### Texte source

Ainsi, la Scop cherche à créer de la valeur en interne sur le plan de l’enrichissement des salariés (au sens humaniste du terme) et pas seulement en matière de création et de pérennisation des emplois, comme nous l’avons vu précédemment. Par ailleurs, en donnant des responsabilités aux salariés, en les rendant autonomes, la Scop crée de la valeur sociétale puisqu’elle permet aux salariés de devenir de véritables parties prenantes de leur communauté, plus concernés par l’extérieur, car mieux formés et informés, et plus aptes à prendre des responsabilités en dehors de l’entreprise. « On s’est rendu compte que les gens passés par le CA chez nous se présentaient plus aux élections municipales. On a 6 % des salariés qui sont au conseil municipal. Sept personnes dont la plupart sont passées par le CA se sont investies au niveau local. On se dit là, c’est bien la formation. Il y a un retour » (Mateloc).

Cette notion de création de valeur sociétale nous renvoie à l’un des indicateurs sociaux de l’EMES qui qualifie l’entreprise de sociale si celle-ci a effectivement un objectif explicite de service à la communauté (Defourny et Nyssens, 2011). Les Scop de notre échantillon auraient, à la fois par leur capacité à développer des « salariés-citoyens » et par leur statut qui, de fait, maintient un bassin d’emplois dans un territoire, cette capacité de « service à la communauté ».

4.4. La Scop : un modèle hybride qui se situe à mi-chemin entre l’entrepreneuriat social et l’entrepreneuriat commercial

Statutairement, les Scop se distinguent des entreprises classiques par certains de leurs principes, tels que la non-lucrativité et la démocratie directe. À la suite de notre étude, il ressort que dans les missions qu’elles s’attribuent, leur manière d’évaluer la performance et leurs pratiques quotidiennes, elles se distinguent bel et bien du modèle classique de l’entrepreneuriat commercial.

En revanche, même si leur mission sociale ne s’oriente pas nécessairement vers la résolution des besoins basiques de populations fragiles, comme cela est le cas pour une majorité d’entrepreneurs sociaux (Thompson, 2002), elles partagent des traits communs avec ceux-ci. Comme les entrepreneurs sociaux, les Scop, au travers de leur mission, accordent une place importante à la dimension humaine et à la notion de communauté. Cependant, notre étude pointerait vers une vision autre de la notion de communauté. Si, pour l’entrepreneur social, aider « les autres » (Leadbeater, 1997), c’est agir pour des acteurs externes à la firme, pour la Scop, « l’autre », qu’il s’agit « d’aider », se situerait au coeur même de l’entreprise. Un apport de notre étude est de constater qu’en se focalisant sur sa partie prenante interne, la Scop par effet de débordement crée aussi de la valeur sociale externe et sociétale. Les salariés deviennent des citoyens de leur communauté et l’entreprise ne délocalise pas, puisqu’au contraire elle contribue à soutenir et enrichir le tissu sociétal local.

######

• _Détail de la tâche_
Pouvez-vous reprendre le texte sur les Scop et l'entrepreneuriat social à la suite de sa dernière phrase ?

### Extraits de données

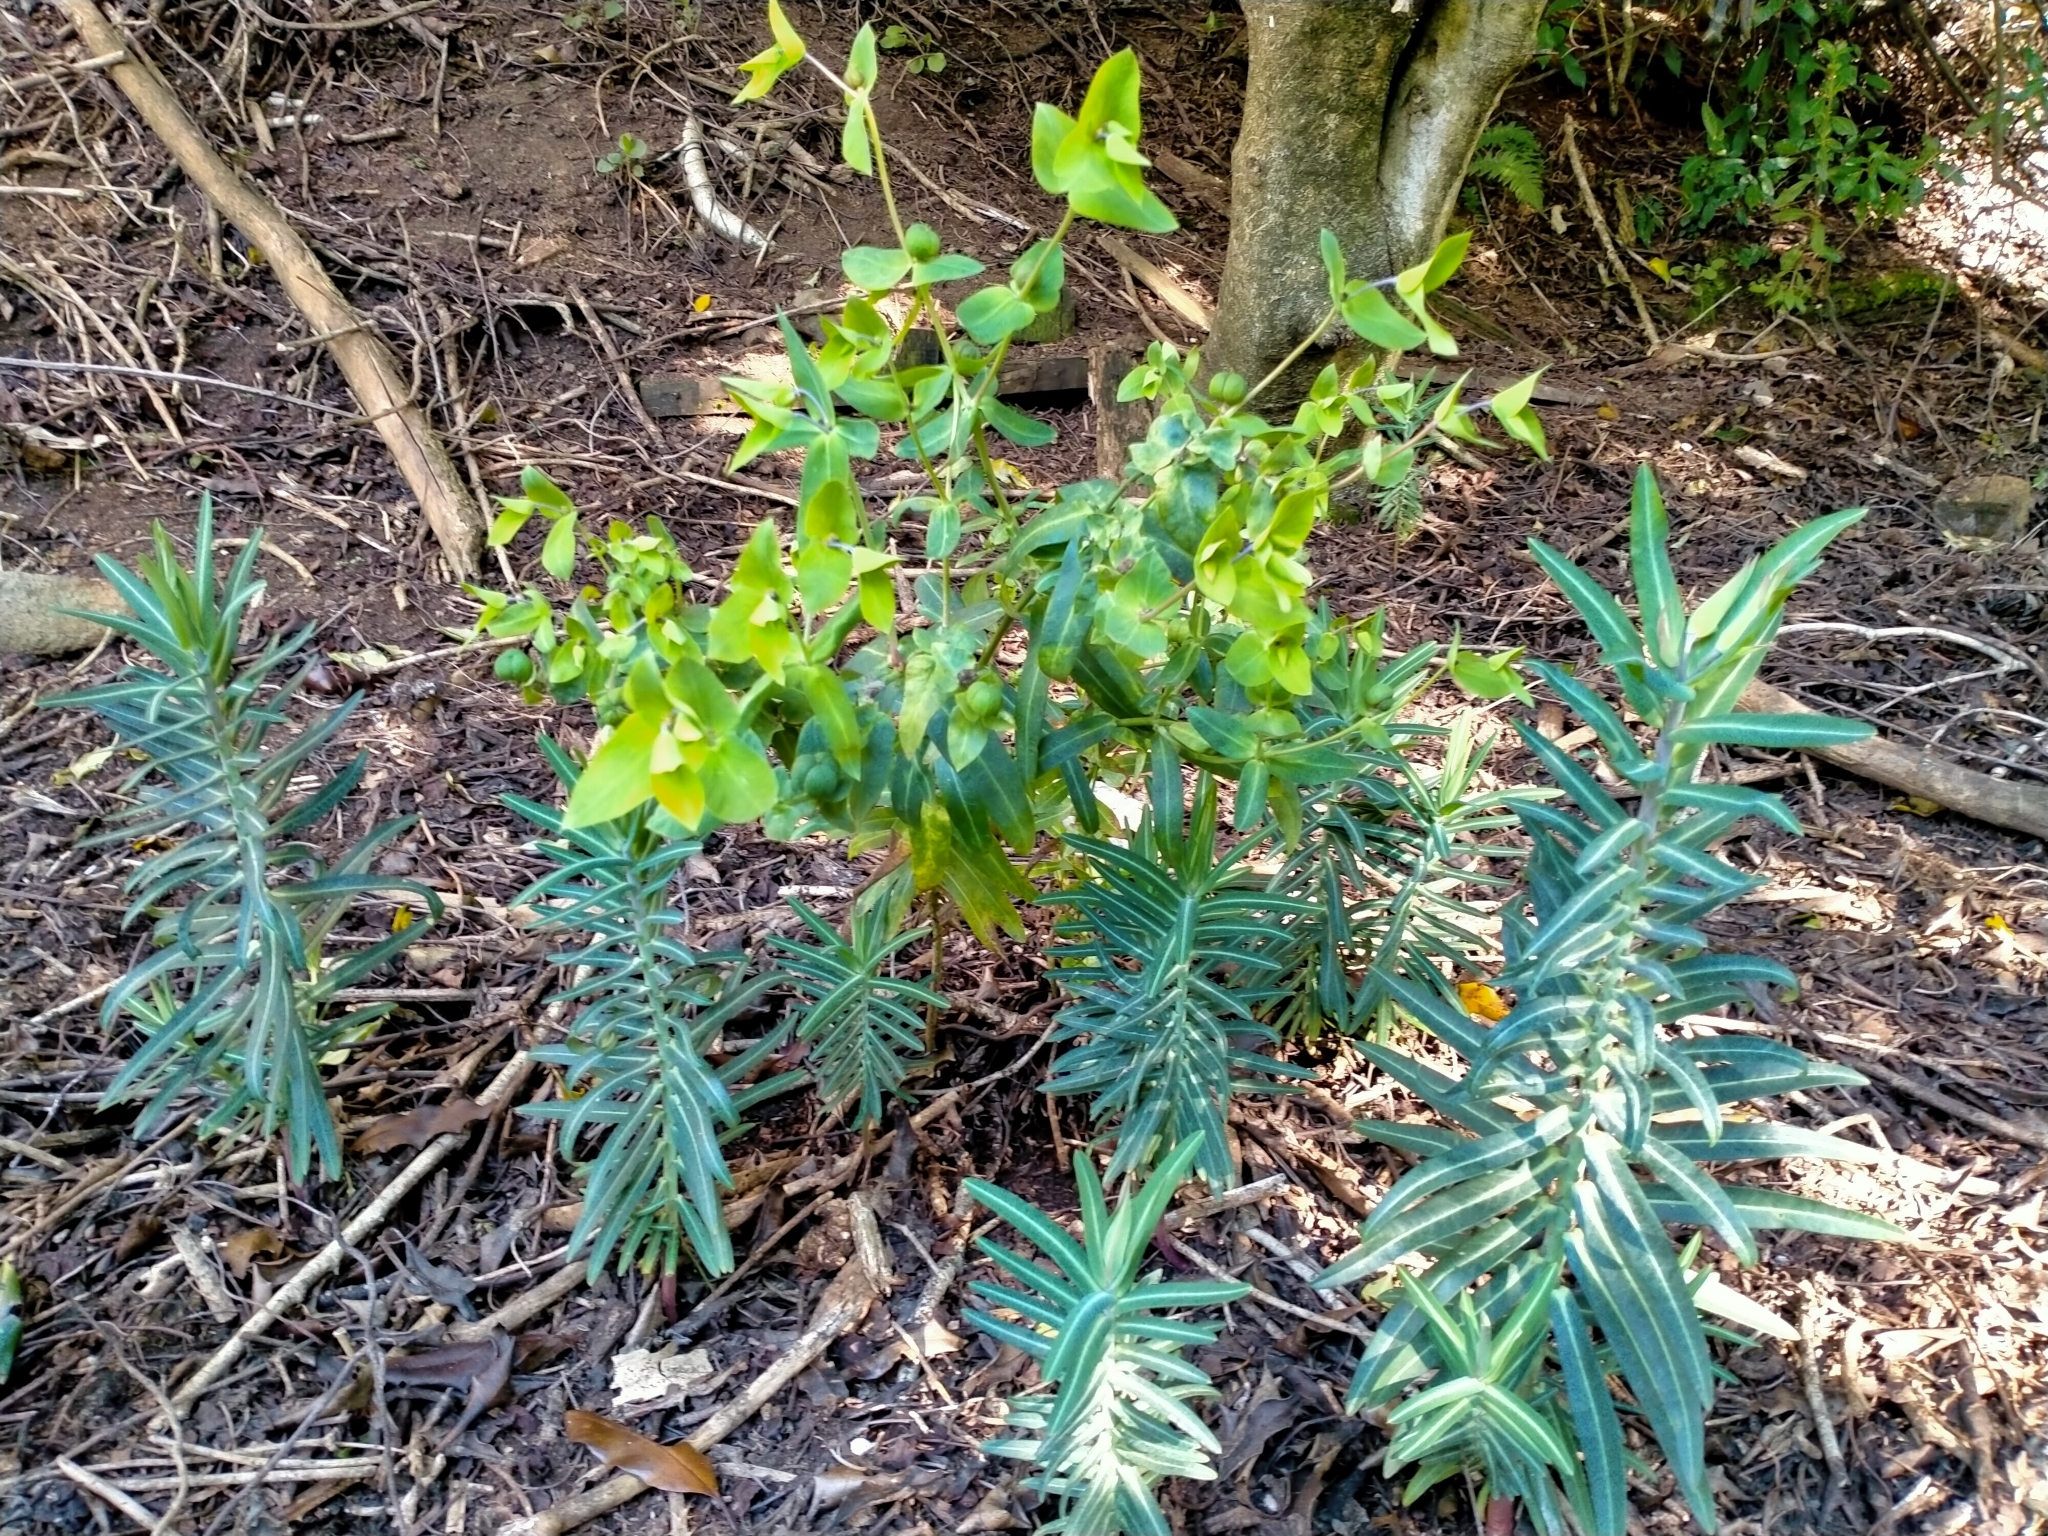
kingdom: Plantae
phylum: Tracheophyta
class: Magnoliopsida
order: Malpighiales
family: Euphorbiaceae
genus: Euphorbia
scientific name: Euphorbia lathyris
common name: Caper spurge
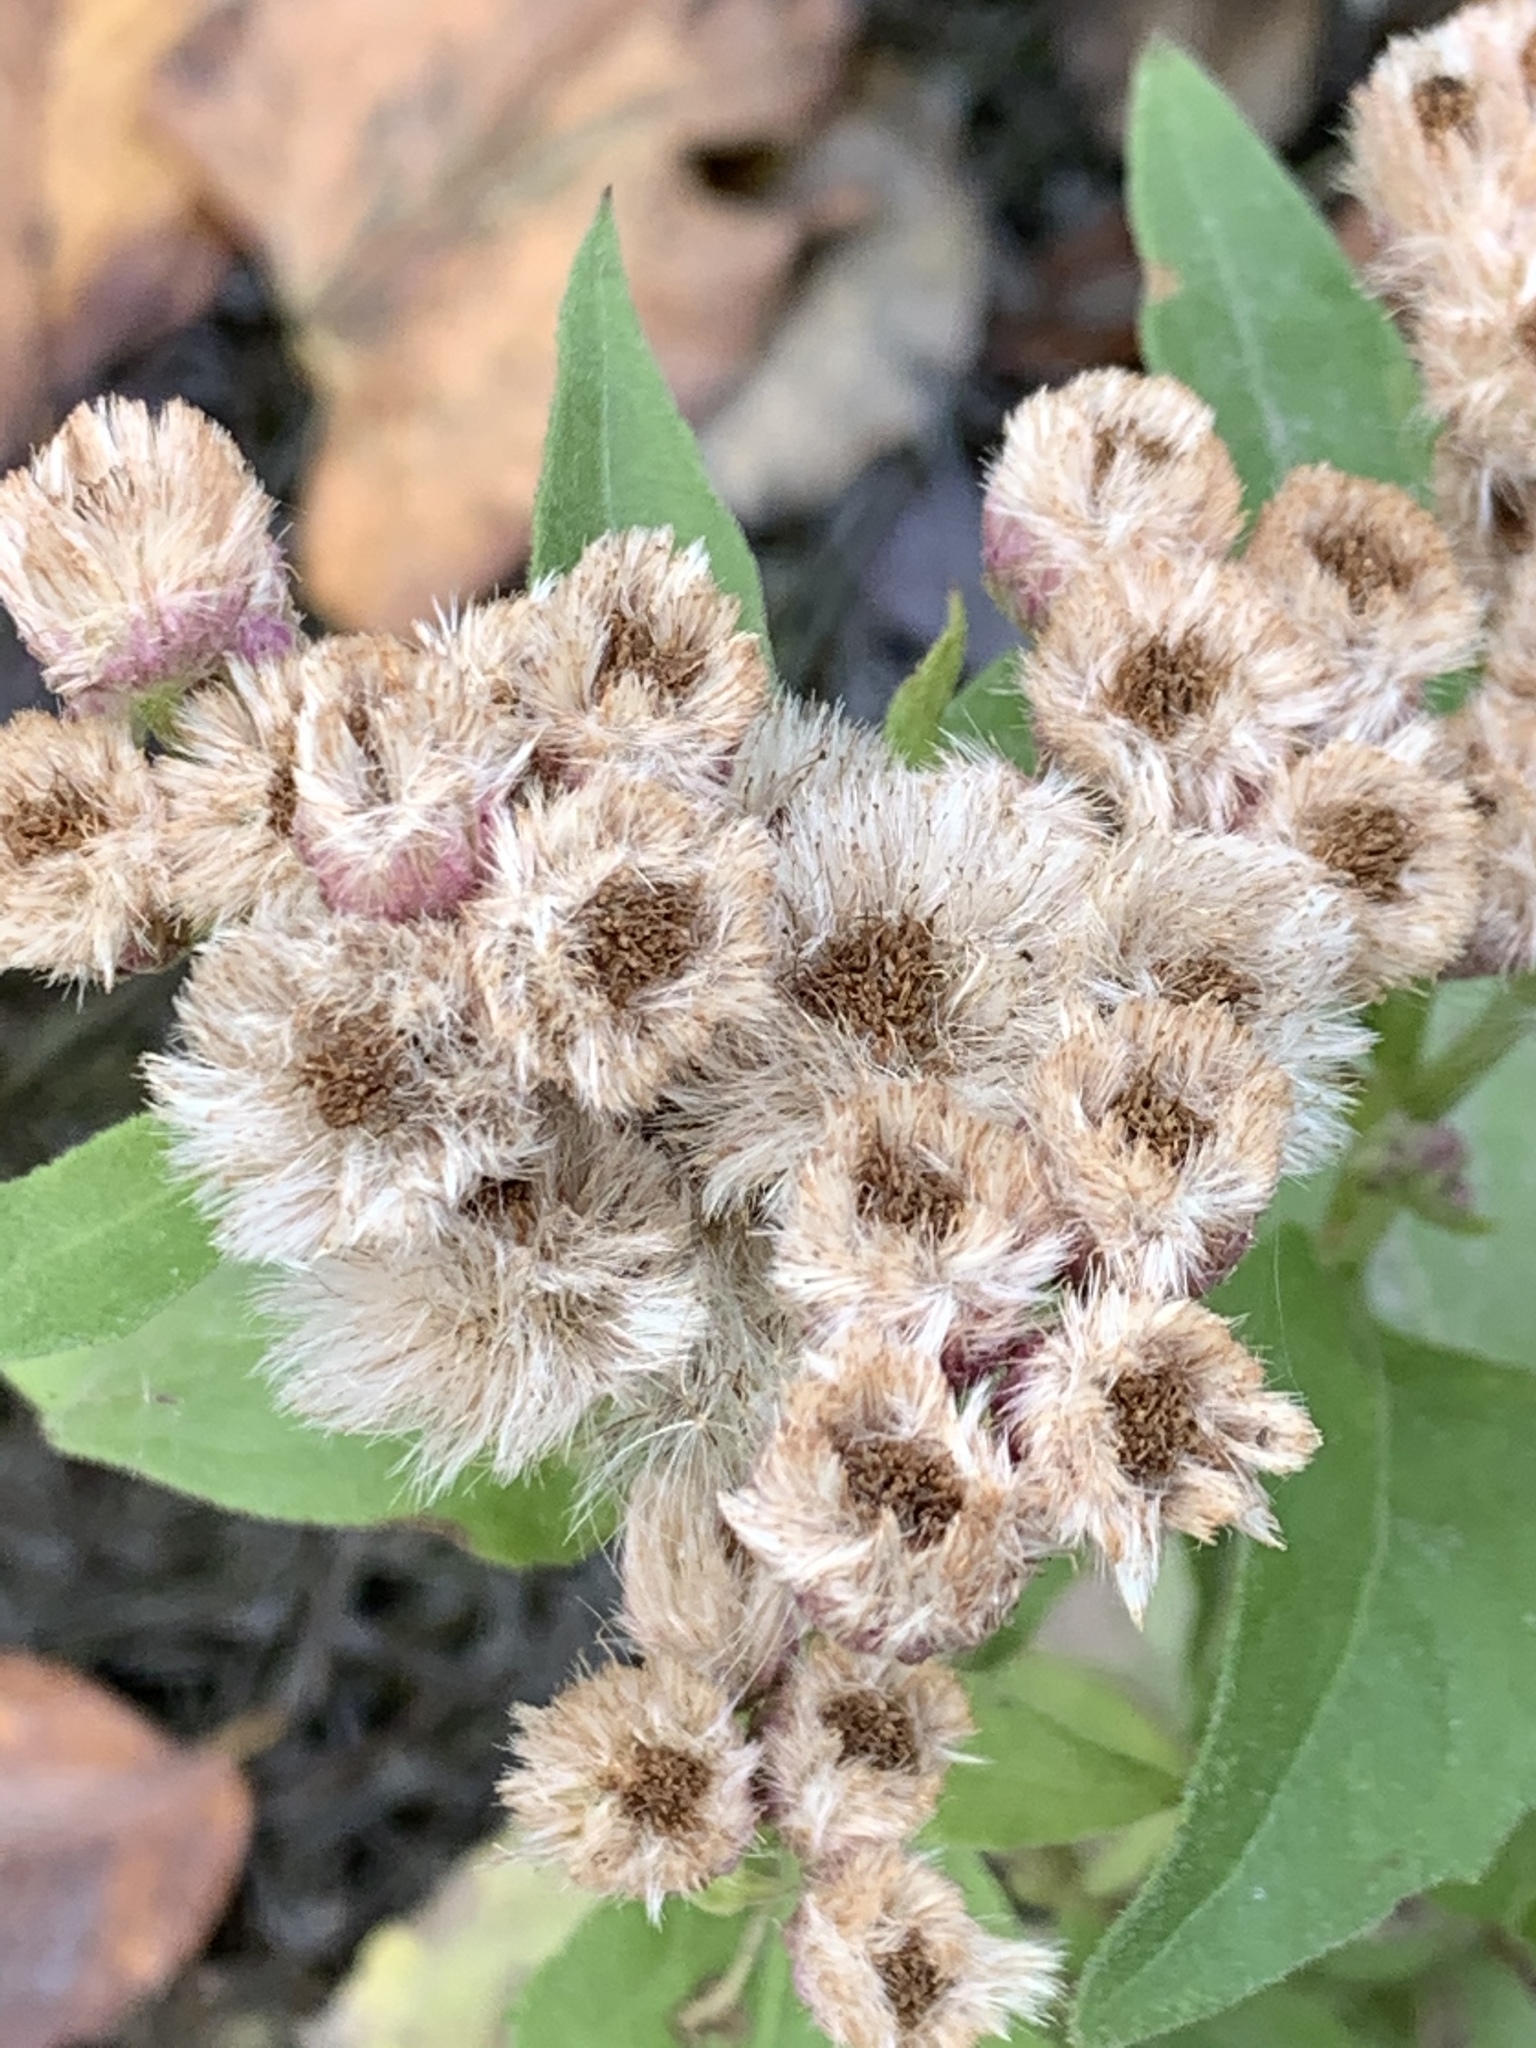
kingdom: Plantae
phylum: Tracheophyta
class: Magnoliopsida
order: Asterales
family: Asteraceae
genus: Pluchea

######

• _Réponse à la tâche_
Par ailleurs, l’appartenance au réseau des Scop, les entreprises contribuant à des fonds utilisés pour le soutien des entreprises en démarrage et en situation difficile, ainsi que la pratique du parrainage (très actif) sont autant d’éléments de création de valeur sociale.

Enfin, par la place considérable accordée à la pérennisation de leur entreprise, les Scop ne perdent pas de vue l’importance de leur mission économique. Le modèle semble véritablement à mi-chemin entre l’entrepreneuriat social et l’entrepreneuriat commercial.

Conclusion

Notre étude a tenté de situer les fondateurs/dirigeants de Scop de la région Ouest de la France par rapport au champ de l’entrepreneuriat social.

Au regard de la grille d’Austin, Stevenson et Wei-Skilern (2006) enrichie de la préconisation de Drapéri (2010), les dirigeants de Scop se situent à mi-chemin entre des entrepreneurs sociaux, d’une part, et des entrepreneurs commerciaux, d’autre part, au regard de leur mission, de leur manière de mesurer la performance, de mobiliser des ressources et d’évaluer leurs pratiques quotidiennes.

En effet, dans leur manière d’évoquer la mission première de leur entreprise, les dirigeants de Scop évoquent l’importance de la pérennisation et d’une vision à long terme de l’entreprise ainsi que la place importante donnée aux salariés, valeur première de l’entreprise, avec une entreprise « démocratisée » (d’après Branellec, 2011[15]). La mission de l’entreprise est hybride pour la plupart, c’est-à-dire exprimant à la fois l’importance de la dimension économique et de la dimension sociale. À noter, cependant, qu’au sein de notre échantillon certaines Scop s’apparentent aux entrepreneurs sociaux par leur mission d’intérêt général située dans leur coeur de métier alors que d’autres ont un coeur de métier qui ne cherche pas forcément à répondre aux besoins basiques de membres de la société dans le besoin (Certo et Miller, 2008).

Sur la manière de mobiliser les ressources, les Scop semblent se situer plus du côté des entrepreneurs commerciaux puisqu’elles ne semblent pas connaître le type de difficultés éprouvées par les entrepreneurs sociaux pour mobiliser des financements et motiver leurs salariés.

La Scop semble proche de la PME « classique » par l’attention portée aux salariés, à la communauté locale et par l’absence de codification de sa performance extrafinancière (Jenkins, 2004 ; Spence, 2007). Il serait intéressant néanmoins pour une étude future de comparer un échantillon plus large de PME Scop et de PME non Scop pour confirmer ou non les éléments de convergence trouvés dans la présente étude. Par ailleurs, étant donné l’importance du contexte (Berthoin-Antal et Sobczak, 2007) pour promouvoir ou non une mission d’entreprise comportant de multiples objectifs (économiques et sociaux notamment), il serait intéressant de conduire de futures recherches comparatives sur des Scop d’autres pays en Europe ou ailleurs.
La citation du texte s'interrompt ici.